Lecture date: 2012-10-16
Leon Battista Alberti’s De re aedificatoria
AA PhD Open Seminar Series
Ethos is a Greek word that can be roughly translated as ‘character’. Ethos addresses the ethical principles and guiding beliefs of a given society. It is possible to argue that every architectural theory – implicitly or explicitly – addresses the ethos of the historical time in which it is written in the form of architectural principles. Even if, traditionally, architectural theory mainly addresses practical issues – such as problems of construction, design, and ornament – it nevertheless casts a light on the peculiar subjectivity of the period in which is formulated.
This seminar argues that although theories of architecture address how to design and build as well as govern a city, all theories of architecture can be considered political theories, since their precepts address the way space is materially organised and constructed. Treatises and texts on architecture from Vitruvius to Alberti, Vignola to Perrault, and Durand to Venturi will be introduced throughout the course. The seminar aims to investigate how the considered texts can be used as projects for the city.
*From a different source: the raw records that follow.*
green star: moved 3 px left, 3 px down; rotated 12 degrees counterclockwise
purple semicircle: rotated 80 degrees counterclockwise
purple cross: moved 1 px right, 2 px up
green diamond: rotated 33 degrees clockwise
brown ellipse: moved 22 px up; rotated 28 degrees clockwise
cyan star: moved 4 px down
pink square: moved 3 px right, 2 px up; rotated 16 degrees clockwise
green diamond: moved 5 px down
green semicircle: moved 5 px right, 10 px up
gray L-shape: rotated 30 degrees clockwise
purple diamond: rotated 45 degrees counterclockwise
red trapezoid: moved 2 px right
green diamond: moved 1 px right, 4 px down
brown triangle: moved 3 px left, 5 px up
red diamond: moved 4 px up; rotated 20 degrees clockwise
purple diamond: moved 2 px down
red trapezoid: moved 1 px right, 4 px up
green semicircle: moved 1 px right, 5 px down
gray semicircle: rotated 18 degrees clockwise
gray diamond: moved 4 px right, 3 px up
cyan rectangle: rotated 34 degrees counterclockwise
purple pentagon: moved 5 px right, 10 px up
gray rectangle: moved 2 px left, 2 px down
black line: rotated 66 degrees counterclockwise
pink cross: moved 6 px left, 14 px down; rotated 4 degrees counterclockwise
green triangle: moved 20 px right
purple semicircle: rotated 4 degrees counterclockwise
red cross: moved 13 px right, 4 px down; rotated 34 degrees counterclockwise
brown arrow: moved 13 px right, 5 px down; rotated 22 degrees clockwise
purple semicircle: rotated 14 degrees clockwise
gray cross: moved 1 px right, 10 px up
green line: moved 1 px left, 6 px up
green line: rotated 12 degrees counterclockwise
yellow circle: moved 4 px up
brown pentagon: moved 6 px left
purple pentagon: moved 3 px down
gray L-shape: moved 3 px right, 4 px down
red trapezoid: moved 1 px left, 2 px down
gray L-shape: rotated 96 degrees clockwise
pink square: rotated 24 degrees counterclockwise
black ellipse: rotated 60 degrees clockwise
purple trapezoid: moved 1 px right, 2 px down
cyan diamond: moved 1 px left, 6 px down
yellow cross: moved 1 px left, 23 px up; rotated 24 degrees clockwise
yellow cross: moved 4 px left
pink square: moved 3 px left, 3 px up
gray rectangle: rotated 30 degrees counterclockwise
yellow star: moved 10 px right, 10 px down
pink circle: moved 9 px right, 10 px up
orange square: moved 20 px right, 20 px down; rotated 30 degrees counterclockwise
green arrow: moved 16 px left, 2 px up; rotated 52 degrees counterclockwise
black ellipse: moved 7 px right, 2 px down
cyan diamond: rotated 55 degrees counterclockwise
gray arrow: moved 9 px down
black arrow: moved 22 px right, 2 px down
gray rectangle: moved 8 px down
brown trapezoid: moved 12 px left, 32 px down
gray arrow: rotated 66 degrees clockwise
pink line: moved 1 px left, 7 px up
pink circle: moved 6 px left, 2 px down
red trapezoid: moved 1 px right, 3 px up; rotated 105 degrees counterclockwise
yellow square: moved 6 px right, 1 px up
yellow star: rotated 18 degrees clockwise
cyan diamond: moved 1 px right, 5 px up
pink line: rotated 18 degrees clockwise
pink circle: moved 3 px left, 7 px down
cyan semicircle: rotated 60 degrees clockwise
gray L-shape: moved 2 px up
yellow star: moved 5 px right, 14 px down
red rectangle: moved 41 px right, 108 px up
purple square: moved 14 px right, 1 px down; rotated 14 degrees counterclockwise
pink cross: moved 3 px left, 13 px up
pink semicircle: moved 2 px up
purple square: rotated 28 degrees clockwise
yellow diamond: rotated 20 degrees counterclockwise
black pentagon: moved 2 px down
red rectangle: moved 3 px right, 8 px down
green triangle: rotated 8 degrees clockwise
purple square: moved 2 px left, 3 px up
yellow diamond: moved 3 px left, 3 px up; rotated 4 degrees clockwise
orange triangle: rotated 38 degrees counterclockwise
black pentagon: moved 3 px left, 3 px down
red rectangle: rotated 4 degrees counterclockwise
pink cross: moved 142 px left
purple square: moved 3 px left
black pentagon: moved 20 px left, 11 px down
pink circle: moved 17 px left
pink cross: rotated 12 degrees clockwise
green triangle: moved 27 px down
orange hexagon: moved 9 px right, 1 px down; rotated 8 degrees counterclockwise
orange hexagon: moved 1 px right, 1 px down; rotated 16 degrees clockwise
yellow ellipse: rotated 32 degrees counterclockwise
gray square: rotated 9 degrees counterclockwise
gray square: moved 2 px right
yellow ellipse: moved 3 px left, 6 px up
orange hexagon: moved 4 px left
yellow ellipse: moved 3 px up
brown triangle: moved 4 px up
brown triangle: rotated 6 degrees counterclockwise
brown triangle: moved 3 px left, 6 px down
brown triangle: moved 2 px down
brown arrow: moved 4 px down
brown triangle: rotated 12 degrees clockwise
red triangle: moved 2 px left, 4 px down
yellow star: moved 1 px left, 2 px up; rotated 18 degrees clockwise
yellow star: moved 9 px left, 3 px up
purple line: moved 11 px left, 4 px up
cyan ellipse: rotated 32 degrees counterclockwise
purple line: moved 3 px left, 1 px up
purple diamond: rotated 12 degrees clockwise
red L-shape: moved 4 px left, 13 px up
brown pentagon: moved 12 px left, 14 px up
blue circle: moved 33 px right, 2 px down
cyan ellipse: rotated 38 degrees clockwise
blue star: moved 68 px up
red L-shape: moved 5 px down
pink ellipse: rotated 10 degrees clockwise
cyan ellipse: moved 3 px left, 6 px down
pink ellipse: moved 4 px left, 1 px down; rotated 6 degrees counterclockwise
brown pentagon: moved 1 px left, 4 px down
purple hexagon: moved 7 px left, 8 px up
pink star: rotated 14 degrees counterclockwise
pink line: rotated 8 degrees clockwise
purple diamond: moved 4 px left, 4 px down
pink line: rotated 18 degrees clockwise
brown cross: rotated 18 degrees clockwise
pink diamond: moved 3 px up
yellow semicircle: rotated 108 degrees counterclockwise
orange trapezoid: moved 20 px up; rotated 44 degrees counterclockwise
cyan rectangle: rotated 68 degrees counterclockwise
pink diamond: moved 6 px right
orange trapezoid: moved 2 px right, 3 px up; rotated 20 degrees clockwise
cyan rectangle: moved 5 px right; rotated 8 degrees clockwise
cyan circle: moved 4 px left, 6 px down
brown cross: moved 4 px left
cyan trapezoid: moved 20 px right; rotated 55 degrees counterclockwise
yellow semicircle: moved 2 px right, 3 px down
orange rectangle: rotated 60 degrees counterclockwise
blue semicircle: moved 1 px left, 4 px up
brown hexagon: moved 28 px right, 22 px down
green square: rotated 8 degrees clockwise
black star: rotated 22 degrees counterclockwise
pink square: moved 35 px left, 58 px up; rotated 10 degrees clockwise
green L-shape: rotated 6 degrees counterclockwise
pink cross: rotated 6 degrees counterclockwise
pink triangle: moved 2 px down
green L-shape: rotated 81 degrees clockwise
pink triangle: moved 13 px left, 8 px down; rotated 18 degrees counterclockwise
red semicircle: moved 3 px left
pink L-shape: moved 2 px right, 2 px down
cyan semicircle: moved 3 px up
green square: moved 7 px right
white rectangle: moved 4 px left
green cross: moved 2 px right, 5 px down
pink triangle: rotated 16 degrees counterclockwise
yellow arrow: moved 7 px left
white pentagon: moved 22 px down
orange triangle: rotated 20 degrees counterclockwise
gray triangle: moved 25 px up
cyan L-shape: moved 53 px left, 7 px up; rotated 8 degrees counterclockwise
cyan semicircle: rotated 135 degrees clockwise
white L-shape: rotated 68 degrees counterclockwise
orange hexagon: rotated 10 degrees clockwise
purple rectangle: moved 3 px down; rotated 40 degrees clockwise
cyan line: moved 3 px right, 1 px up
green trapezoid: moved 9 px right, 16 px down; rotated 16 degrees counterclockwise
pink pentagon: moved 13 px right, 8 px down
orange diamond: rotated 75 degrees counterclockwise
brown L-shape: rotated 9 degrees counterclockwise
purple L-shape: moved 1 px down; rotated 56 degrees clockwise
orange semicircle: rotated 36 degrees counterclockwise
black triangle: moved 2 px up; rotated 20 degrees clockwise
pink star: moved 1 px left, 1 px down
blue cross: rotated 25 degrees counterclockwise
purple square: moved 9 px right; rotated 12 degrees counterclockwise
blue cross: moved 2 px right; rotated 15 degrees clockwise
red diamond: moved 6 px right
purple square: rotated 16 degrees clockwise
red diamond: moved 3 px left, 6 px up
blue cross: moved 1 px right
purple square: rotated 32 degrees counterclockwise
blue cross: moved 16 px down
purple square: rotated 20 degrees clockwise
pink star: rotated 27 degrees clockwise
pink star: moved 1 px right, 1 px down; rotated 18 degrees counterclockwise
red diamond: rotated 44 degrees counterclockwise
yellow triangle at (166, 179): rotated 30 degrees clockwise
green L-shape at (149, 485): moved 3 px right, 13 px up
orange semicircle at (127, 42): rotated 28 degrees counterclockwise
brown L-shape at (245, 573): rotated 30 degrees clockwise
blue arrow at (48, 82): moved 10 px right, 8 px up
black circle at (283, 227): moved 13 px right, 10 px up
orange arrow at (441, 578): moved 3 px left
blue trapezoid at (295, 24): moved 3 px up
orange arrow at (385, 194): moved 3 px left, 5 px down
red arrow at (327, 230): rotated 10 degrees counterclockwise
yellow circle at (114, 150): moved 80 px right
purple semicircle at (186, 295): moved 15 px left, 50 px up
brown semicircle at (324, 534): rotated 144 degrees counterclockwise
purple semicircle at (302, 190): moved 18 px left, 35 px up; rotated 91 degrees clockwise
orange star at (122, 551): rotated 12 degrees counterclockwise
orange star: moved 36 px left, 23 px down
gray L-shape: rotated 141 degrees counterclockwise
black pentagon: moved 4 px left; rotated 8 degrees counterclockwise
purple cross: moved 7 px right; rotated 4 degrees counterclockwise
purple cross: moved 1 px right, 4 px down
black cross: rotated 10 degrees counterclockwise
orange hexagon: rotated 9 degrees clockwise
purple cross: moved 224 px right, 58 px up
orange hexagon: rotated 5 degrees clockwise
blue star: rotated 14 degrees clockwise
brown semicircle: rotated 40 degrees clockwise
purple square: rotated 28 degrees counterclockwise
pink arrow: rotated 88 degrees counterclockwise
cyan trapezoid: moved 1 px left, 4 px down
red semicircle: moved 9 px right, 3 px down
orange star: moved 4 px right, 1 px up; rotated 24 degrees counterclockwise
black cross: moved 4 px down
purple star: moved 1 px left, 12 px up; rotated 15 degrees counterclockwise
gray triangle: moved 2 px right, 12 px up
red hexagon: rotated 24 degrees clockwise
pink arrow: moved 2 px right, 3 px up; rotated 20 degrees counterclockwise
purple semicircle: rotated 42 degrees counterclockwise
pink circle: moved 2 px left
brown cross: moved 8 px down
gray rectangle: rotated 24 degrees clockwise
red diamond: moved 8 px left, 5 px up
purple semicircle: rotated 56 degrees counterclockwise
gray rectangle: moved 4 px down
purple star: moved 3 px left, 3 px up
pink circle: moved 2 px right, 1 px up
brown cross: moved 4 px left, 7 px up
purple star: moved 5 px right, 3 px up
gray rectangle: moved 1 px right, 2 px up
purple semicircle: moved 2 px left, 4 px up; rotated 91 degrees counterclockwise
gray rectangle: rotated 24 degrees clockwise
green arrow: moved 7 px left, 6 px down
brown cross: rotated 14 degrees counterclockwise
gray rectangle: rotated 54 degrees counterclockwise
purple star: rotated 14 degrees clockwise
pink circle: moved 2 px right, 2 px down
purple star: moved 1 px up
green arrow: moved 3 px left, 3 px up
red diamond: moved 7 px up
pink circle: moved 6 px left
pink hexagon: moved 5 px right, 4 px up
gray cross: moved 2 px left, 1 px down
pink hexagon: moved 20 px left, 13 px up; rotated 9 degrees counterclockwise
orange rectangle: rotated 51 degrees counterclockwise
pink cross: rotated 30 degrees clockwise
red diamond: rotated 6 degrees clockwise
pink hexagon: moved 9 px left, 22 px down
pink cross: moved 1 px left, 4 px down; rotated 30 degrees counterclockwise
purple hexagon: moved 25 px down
Pier Vittorio Aureli is an architect and educator. His research and projects focuses on the relationship between architectural form, political theory and urban history. Aureli teaches at the Architectural Association in London, and he is Davenport Visiting Professor at the School of Architecture at Yale University. He is the author of many essays and of The Possibility of an Absolute Architecture (2011), The Project of Autonomy: Politics and Architecture Within and Against Architecture (2008). Aureli is co-founder of Dogma, an architectural studio based in Brussels that focuses on the project of the city.